Pour les organisations non soumises aux règles de passation de marchés de l’UE, ce cadre reste précieux en tant que prisme structurel. Les huit objectifs de souveraineté offrent une décomposition plus rigoureuse du débat sur la souveraineté que la plupart des critères internes de passation de marchés. Se poser les mêmes questions dans le contexte d’une administration fédérale américaine, d’un gouvernement allié, d’une entreprise réglementée ou d’une infrastructure critique permet d’aboutir à une évaluation des fournisseurs plus défendable que de se fier uniquement au nombre de certifications ou aux arguments marketing relatifs à la souveraineté. La juridiction du siège social est un élément essentiel, évalué par rapport à la propre juridiction du client, mais la décomposition du modèle SEAL montre clairement que l’évaluation de la souveraineté nécessite également de répondre à des questions concernant les opérations, les clés, la chaîne d’approvisionnement, le coût de sortie et la sécurité démontrée. Chaque autorité chargée des marchés publics fixe son propre seuil légal en fonction de sa propre position juridictionnelle, et les questions opérationnelles s’inscrivent alors dans le cadre de ce seuil.

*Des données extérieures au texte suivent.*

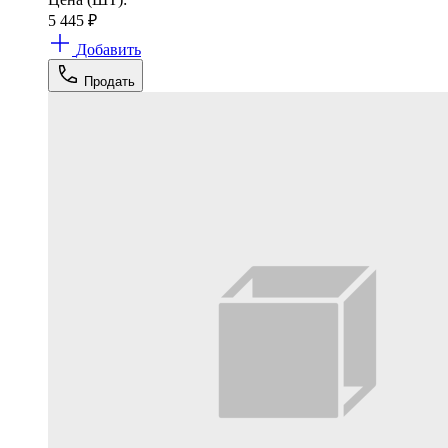
5 445
₽
Добавить
Продать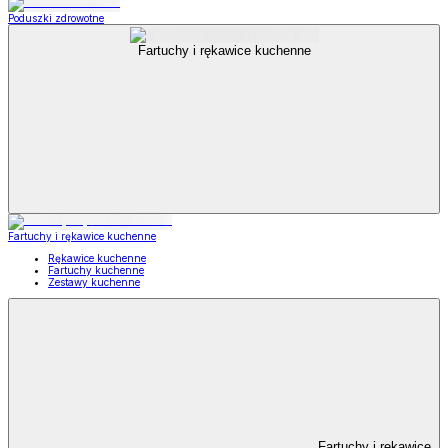
Poduszki zdrowotne
Fartuchy i rękawice kuchenne
Fartuchy i rękawice kuchenne
Rękawice kuchenne
Fartuchy kuchenne
Zestawy kuchenne
Fartuchy i rękawice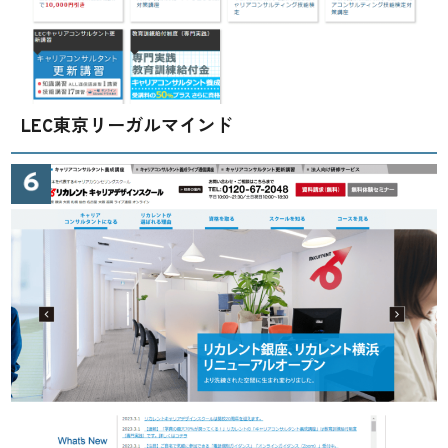
LEC東京リーガルマインド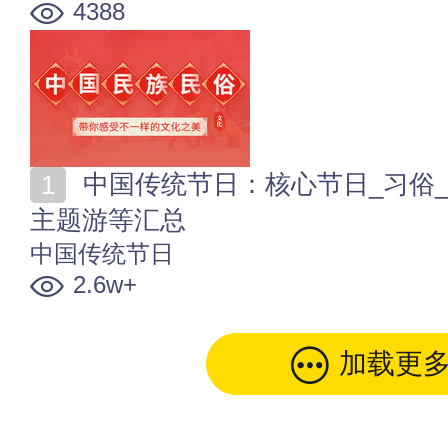
4388
中国传统节日：核心节日_习俗_美食_文艺文化_送礼_
主题游等汇总
中国传统节日
2.6w+
加载更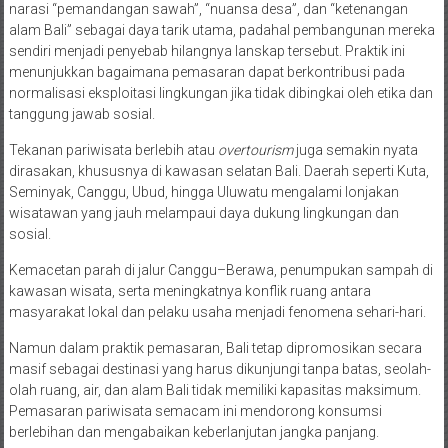
narasi “pemandangan sawah”, “nuansa desa”, dan “ketenangan
alam Bali” sebagai daya tarik utama, padahal pembangunan mereka
sendiri menjadi penyebab hilangnya lanskap tersebut. Praktik ini
menunjukkan bagaimana pemasaran dapat berkontribusi pada
normalisasi eksploitasi lingkungan jika tidak dibingkai oleh etika dan
tanggung jawab sosial.
Tekanan pariwisata berlebih atau
overtourism
juga semakin nyata
dirasakan, khususnya di kawasan selatan Bali. Daerah seperti Kuta,
Seminyak, Canggu, Ubud, hingga Uluwatu mengalami lonjakan
wisatawan yang jauh melampaui daya dukung lingkungan dan
sosial.
Kemacetan parah di jalur Canggu–Berawa, penumpukan sampah di
kawasan wisata, serta meningkatnya konflik ruang antara
masyarakat lokal dan pelaku usaha menjadi fenomena sehari-hari.
Namun dalam praktik pemasaran, Bali tetap dipromosikan secara
masif sebagai destinasi yang harus dikunjungi tanpa batas, seolah-
olah ruang, air, dan alam Bali tidak memiliki kapasitas maksimum.
Pemasaran pariwisata semacam ini mendorong konsumsi
berlebihan dan mengabaikan keberlanjutan jangka panjang.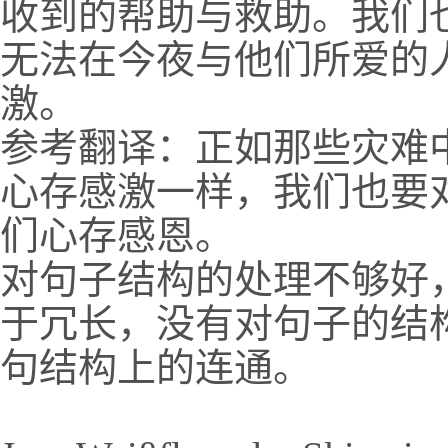
收到的帮助与救助。我们
无法在今夜与他们所爱的
激。
参考翻译：正如那些灾难
心存感激一样，我们也要
们心存感恩。
对句子结构的处理不够好
于冗长，没有对句子的结
句结构上的连通。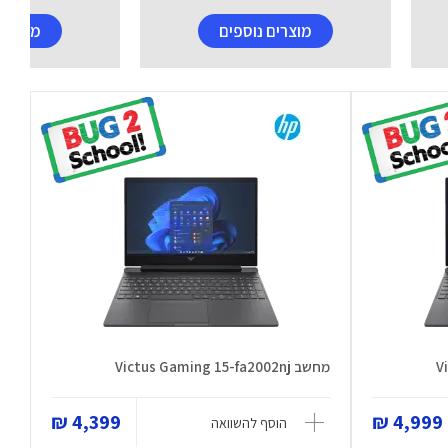
מוצרים נוספים
מוצרים
מחשב Victus Gaming 15-fa2002nj
4,399 ₪
4,999 ₪
הוסף להשוואה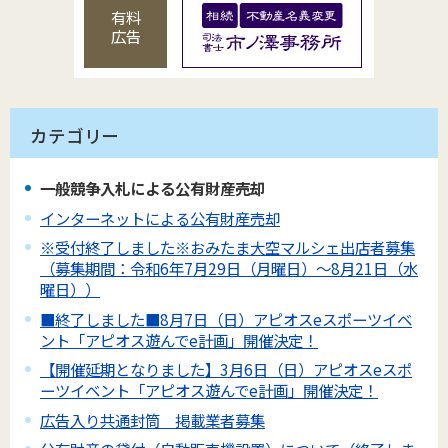
有料
広告
カテゴリー
一般競争入札による公有財産売却
インターネットによる公有財産売却
※受付終了しました※おみたま大空マルシェ出店者募集
（募集期間：令和6年7月29日（月曜日）～8月21日（水
曜日））
■終了しました■8月7日（日）アピオスeスポーツイベ
ント「アピオス遊んでe計画」開催決定！
【開催延期となりました】3月6日（日）アピオスeスポ
ーツイベント「アピオス遊んでe計画」開催決定！
広告入り共通封筒 掲載業者募集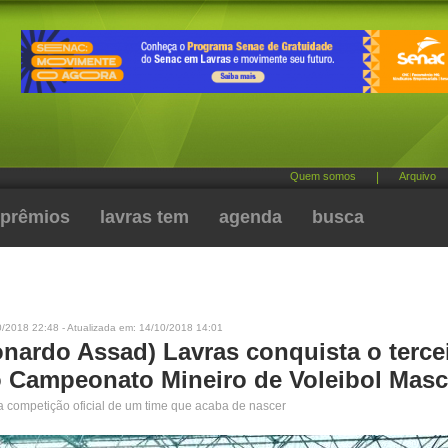
Quem somos
|
Arquivo
prêmios
lavras tem
agenda
busca
0/2018 22:48 - Atualizada em: 14/10/2018 14:01
onardo Assad) Lavras conquista o terce
o Campeonato Mineiro de Voleibol Masc
ra competição oficial de um time que acaba de nascer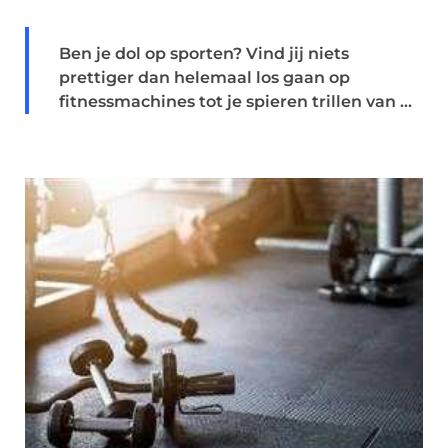
Ben je dol op sporten? Vind jij niets
prettiger dan helemaal los gaan op
fitnessmachines tot je spieren trillen van ...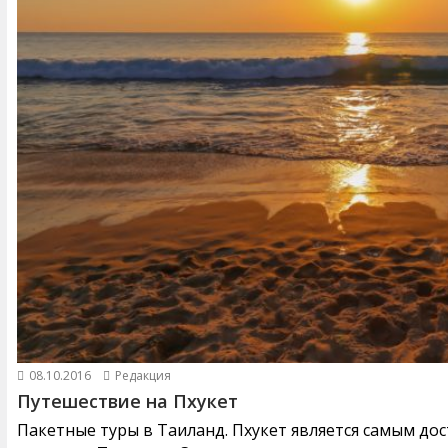
08.10.2016
Редакция
Путешествие на Пхукет
Пакетные туры в Таиланд. Пхукет является самым до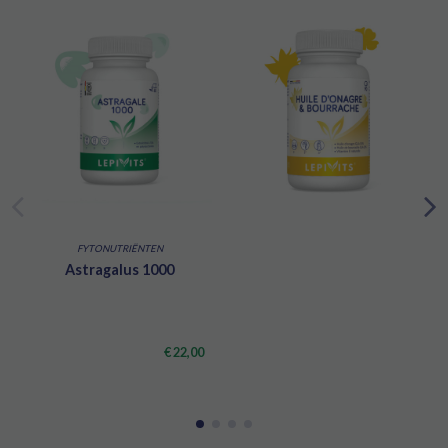
Gebaseerd op 5
reviews
FYTONUTRIËNTEN
Astragalus 1000
€ 22,00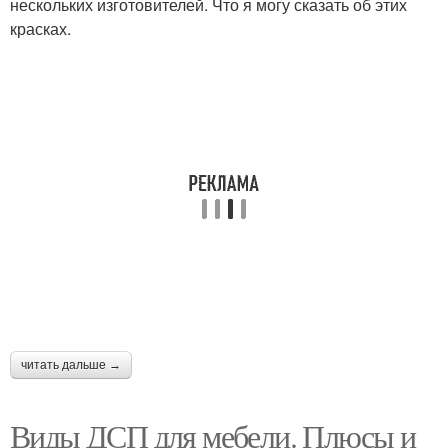
нескольких изготовителей. Что я могу сказать об этих
красках.
читать дальше →
Виды ДСП для мебели. Плюсы и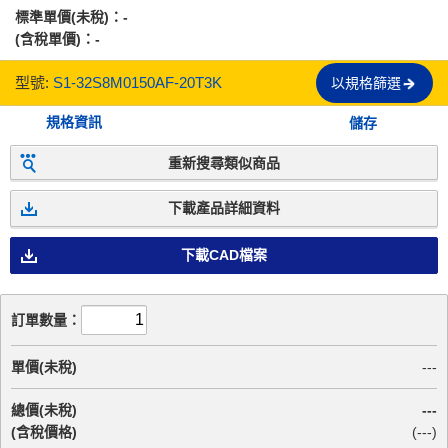
標準單價(未稅)：
-
(含稅單價)：
-
型號:
S1-32S8M0150AF-20T3K
以規格篩選
規格資訊
儲存
重新搜尋類似商品
下載產品詳細資料
下載CAD檔案
訂單數量：
單價(未稅)
---
總價(未稅)
---
(含稅價格)
(
---
)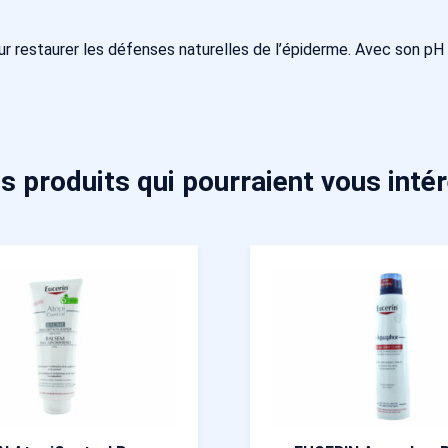
r restaurer les défenses naturelles de l’épiderme. Avec son pH
s produits qui pourraient vous inté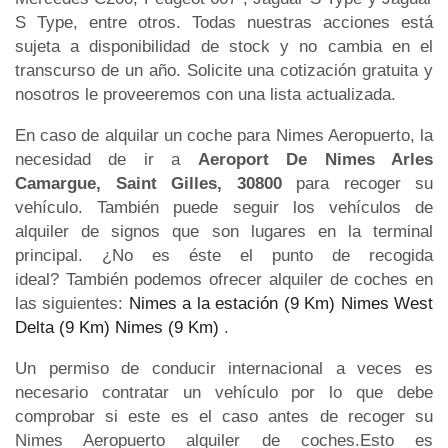
S Type, entre otros. Todas nuestras acciones está
sujeta a disponibilidad de stock y no cambia en el
transcurso de un año. Solicite una cotización gratuita y
nosotros le proveeremos con una lista actualizada.
En caso de alquilar un coche para Nimes Aeropuerto, la
necesidad de ir a
Aeroport De Nimes Arles
Camargue, Saint Gilles, 30800
para recoger su
vehículo. También puede seguir los vehículos de
alquiler de signos que son lugares en la terminal
principal. ¿No es éste el punto de recogida
ideal? También podemos ofrecer alquiler de coches en
las siguientes:
Nimes a la estación (9 Km)
Nimes West
Delta (9 Km)
Nimes (9 Km)
.
Un permiso de conducir internacional a veces es
necesario contratar un vehículo por lo que debe
comprobar si este es el caso antes de recoger su
Nimes Aeropuerto alquiler de coches.Esto es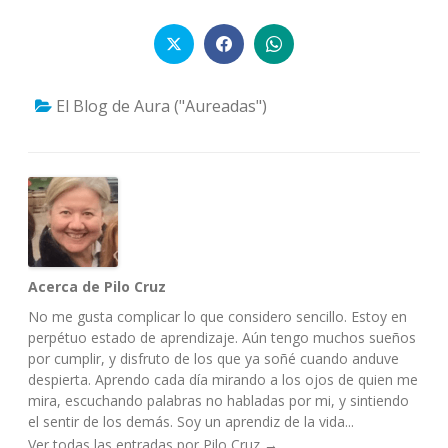
El Blog de Aura ("Aureadas")
Acerca de Pilo Cruz
No me gusta complicar lo que considero sencillo. Estoy en
perpétuo estado de aprendizaje. Aún tengo muchos sueños
por cumplir, y disfruto de los que ya soñé cuando anduve
despierta. Aprendo cada día mirando a los ojos de quien me
mira, escuchando palabras no habladas por mi, y sintiendo
el sentir de los demás. Soy un aprendiz de la vida...
Ver todas las entradas por Pilo Cruz
→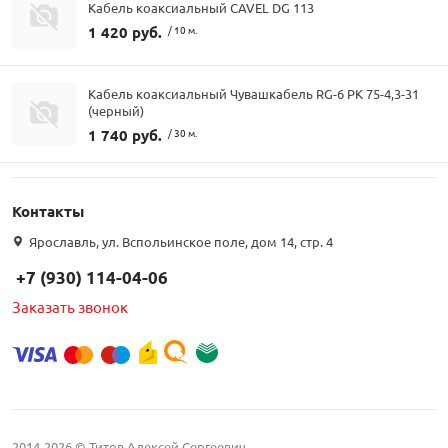
Кабель коаксиальный CAVEL DG 113
1 420 руб.
/ 10 м.
Кабель коаксиальный Чувашкабель RG-6 РК 75-4,3-31
(черный)
1 740 руб.
/ 30 м.
Контакты
Ярославль, ул. Вспольинское поле, дом 14, стр. 4
+7 (930) 114-04-06
Заказать звонок
2014-2026 © Титов Алексей Сергеевич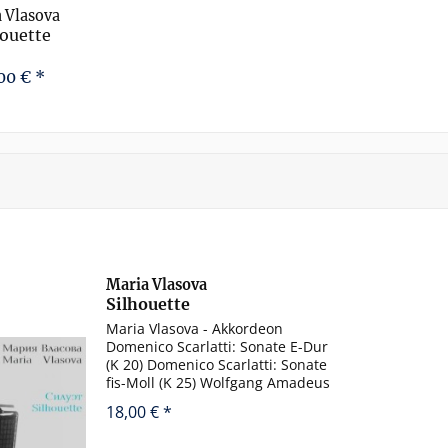
 Vlasova
houette
00 € *
Maria Vlasova
Silhouette
Maria Vlasova - Akkordeon
Domenico Scarlatti: Sonate E-Dur
(K 20) Domenico Scarlatti: Sonate
fis-Moll (K 25) Wolfgang Amadeus
Mozart: Adagio aus dem Konzert
18,00 € *
Nr. 23 für Klavier und Orchester
Felix Mendelssohn: Scherzo aus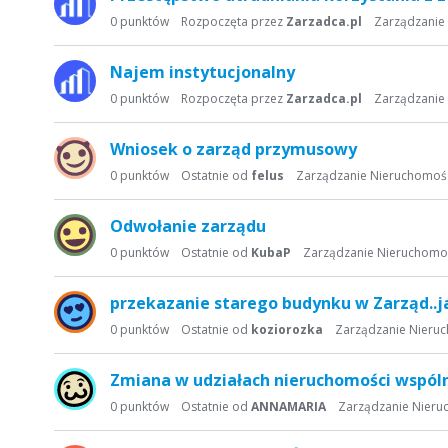
0
punktów
Rozpoczęta przez
Zarzadca.pl
Zarządzanie
Najem instytucjonalny
0
punktów
Rozpoczęta przez
Zarzadca.pl
Zarządzanie
Wniosek o zarząd przymusowy
0
punktów
Ostatnie od
felus
Zarządzanie Nieruchomoś
Odwołanie zarządu
0
punktów
Ostatnie od
KubaP
Zarządzanie Nieruchomo
przekazanie starego budynku w Zarząd..
0
punktów
Ostatnie od
koziorozka
Zarządzanie Nieru
Zmiana w udziałach nieruchomości wspól
0
punktów
Ostatnie od
ANNAMARIA
Zarządzanie Nieru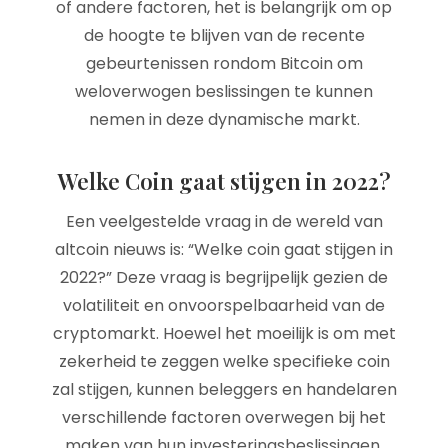
of andere factoren, het is belangrijk om op
de hoogte te blijven van de recente
gebeurtenissen rondom Bitcoin om
weloverwogen beslissingen te kunnen
nemen in deze dynamische markt.
Welke Coin gaat stijgen in 2022?
Een veelgestelde vraag in de wereld van
altcoin nieuws is: “Welke coin gaat stijgen in
2022?” Deze vraag is begrijpelijk gezien de
volatiliteit en onvoorspelbaarheid van de
cryptomarkt. Hoewel het moeilijk is om met
zekerheid te zeggen welke specifieke coin
zal stijgen, kunnen beleggers en handelaren
verschillende factoren overwegen bij het
maken van hun investeringsbeslissingen,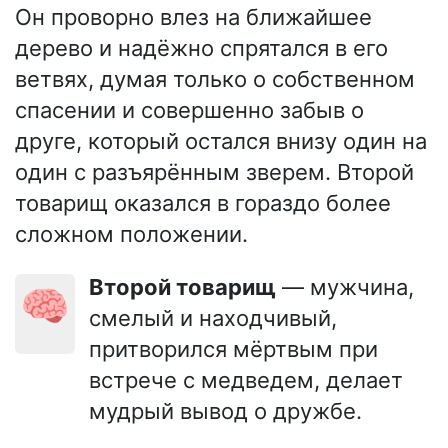
Он проворно влез на ближайшее
дерево и надёжно спрятался в его
ветвях, думая только о собственном
спасении и совершенно забыв о
друге, который остался внизу один на
один с разъярённым зверем. Второй
товарищ оказался в гораздо более
сложном положении.
Второй товарищ
— мужчина,
🧠
смелый и находчивый,
притворился мёртвым при
встрече с медведем, делает
мудрый вывод о дружбе.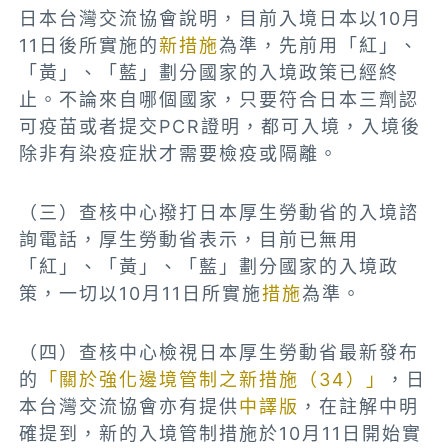
日本台灣交流協會說明，目前入境日本以10月
11日後所實施的
新措施
為準，先前用「紅」、
「黃」、「藍」劃分國家的入境政策已經終
止。不論來自哪個國家，只要符合日本三劑認
可疫苗或者提交PCR證明，都可入境，入境後
除非有染疫症狀才需要檢疫或隔離。
（三）查核中心撥打日本厚生勞動省的入境諮
詢
電話
，厚生勞動省表示，目前已無用
「紅」、「黃」、「藍」劃分國家的入境政
策，一切以10月11日所實施
措施
為準。
（四）查核中心檢視日本厚生勞動省最新發布
的
「關於強化邊境管制之新措施（34）」
，日
本台灣交流協會亦有提供
中譯版
，在註解中明
確提到，新的入境管制措施於10月11日開始實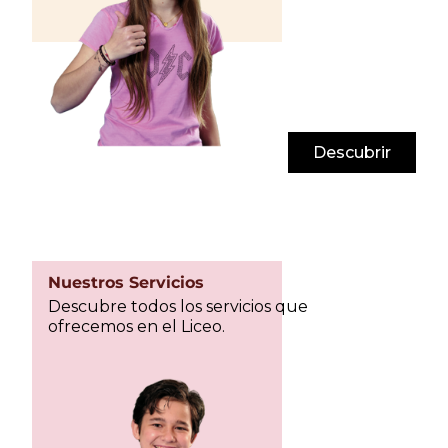
Descubrir
Nuestros Servicios
Descubre todos los servicios que
ofrecemos en el Liceo.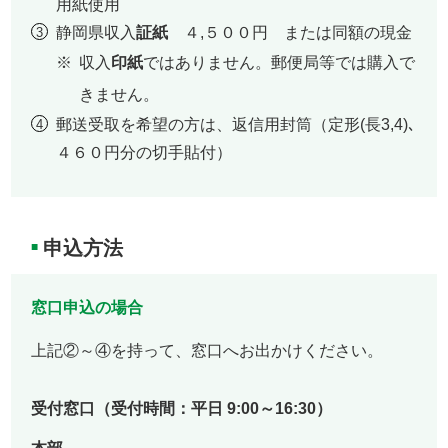
用紙使用
静岡県収入
証紙
４,５００円 または同額の現金
収入
印紙
ではありません。郵便局等では購入で
きません。
郵送受取を希望の方は、返信用封筒（定形(長3,4)､
４６０円分の切手貼付）
申込方法
■
窓口申込の場合
上記②～④を持って、窓口へお出かけください。
受付窓口
（受付時間：平日 9:00～16:30）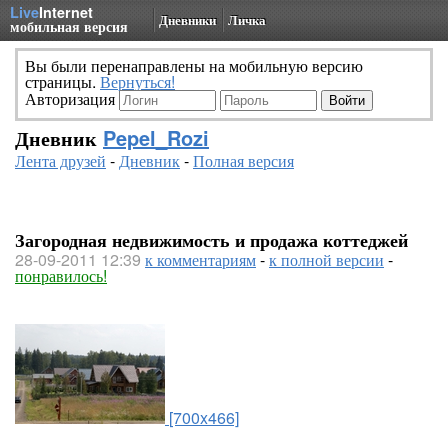
Live
Internet
Дневники
Личка
мобильная версия
Вы были перенаправлены на мобильную версию
страницы.
Вернуться!
Авторизация
Дневник
Pepel_Rozi
Лента друзей
-
Дневник
-
Полная версия
Загородная недвижимость и продажа коттеджей
28-09-2011 12:39
к комментариям
-
к полной версии
-
понравилось!
[700x466]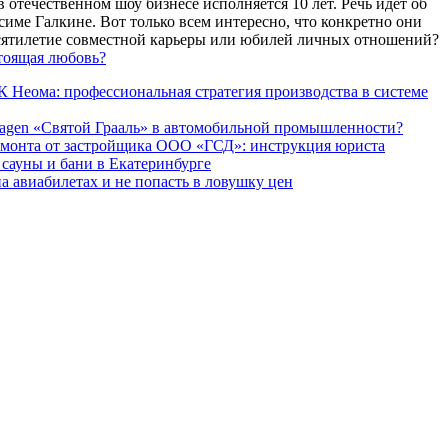
 отечественном шоу бизнесе исполняется 10 лет. Речь идет об
име Галкине. Вот только всем интересно, что конкретно они
есятилетие совместной карьеры или юбилей личных отношений?
тоящая любовь?
 Неома: профессиональная стратегия производства в системе
agen «Святой Грааль» в автомобильной промышленности?
емонта от застройщика ООО «ГСД»: инструкция юриста
ауны и бани в Екатеринбурге
а авиабилетах и не попасть в ловушку цен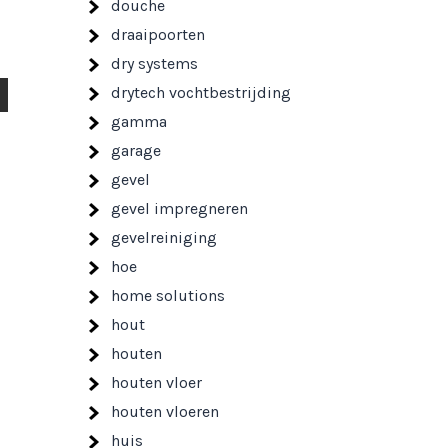
douche
draaipoorten
dry systems
drytech vochtbestrijding
gamma
garage
gevel
gevel impregneren
gevelreiniging
hoe
home solutions
hout
houten
houten vloer
houten vloeren
huis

L’idée centrale que formalise le modèle SEAL est que la souveraineté n’est pas un attribut unique. Il s’agit d’un système de réalités structurelles concernant qui contrôle quoi, réparties entre les dimensions juridique, opérationnelle, de la chaîne d’approvisionnement, technologique, de sécurité et environnementale. Certaines de ces dimensions (la dimension juridique en particulier) constituent des conditions minimales : l’échec sur l’une d’entre elles disqualifie le fournisseur, quelle que soit sa performance dans les autres domaines. D’autres contribuent à une évaluation pondérée parmi les fournisseurs éligibles. Considérer la souveraineté comme s’il s’agissait d’un score unique, ou comme si l’on pouvait la négocier en ajoutant des clauses contractuelles compensatoires, revient à mal comprendre le fonctionnement de ce cadre.
Que faire ensuite ?
Si votre organisation fait appel à des services numériques pour lesquels la souveraineté est un enjeu crucial — ce qui est de plus en plus souvent le cas pour la plupart des marchés publics réglementés —, trois mesures méritent d'être prises dès maintenant :
Lisez le cadre. Ce document est accessible au public. Les facteurs contributifs mentionnés sous chaque objectif de souveraineté contiennent les détails opérationnels et sont plus concrets que ne le laissent supposer les grandes catégories d'évaluation.
Évaluez vos fournisseurs actuels à l'aune des huit SOV. Pas de manière formelle, ni dans le cadre d'une procédure d'appel d'offres, mais à titre d'exercice interne. Quels sont les résultats de vos fournisseurs actuels ? Quel score obtiendraient-ils selon le SEAL-0, et qu'est-ce que cela implique pour les futurs appels d'offres ?
Considérez le seuil minimal comme la question stratégique. Un fournisseur obtenant la note SEAL-0 dans l’un quelconque de ces domaines devra faire face à des négociations d’appel d’offres de plus en plus difficiles. La discussion sur la note d’attribution importe moins que celle portant sur le seuil minimal, et cette dernière porte généralement sur les risques juridiques, l’origine de la chaîne d’approvisionnement ou l’autonomie opérationnelle, autant de facteurs qui sont les plus difficiles à modifier a posteriori.
SEAL est le cadre de souveraineté le plus rigoureux sur le plan structurel actuellement en cours d'élaboration. Son intérêt réside dans la discipline qu'il impose quant aux relations avec les fournisseurs susceptibles de préserver la souveraineté et celles qui ne le peuvent pas. Cette discipline est transposable, et les questions qu'elle formalise survivront à toute pondération ou tout seuil particulier sur lesquels l'UE finira par s'accorder.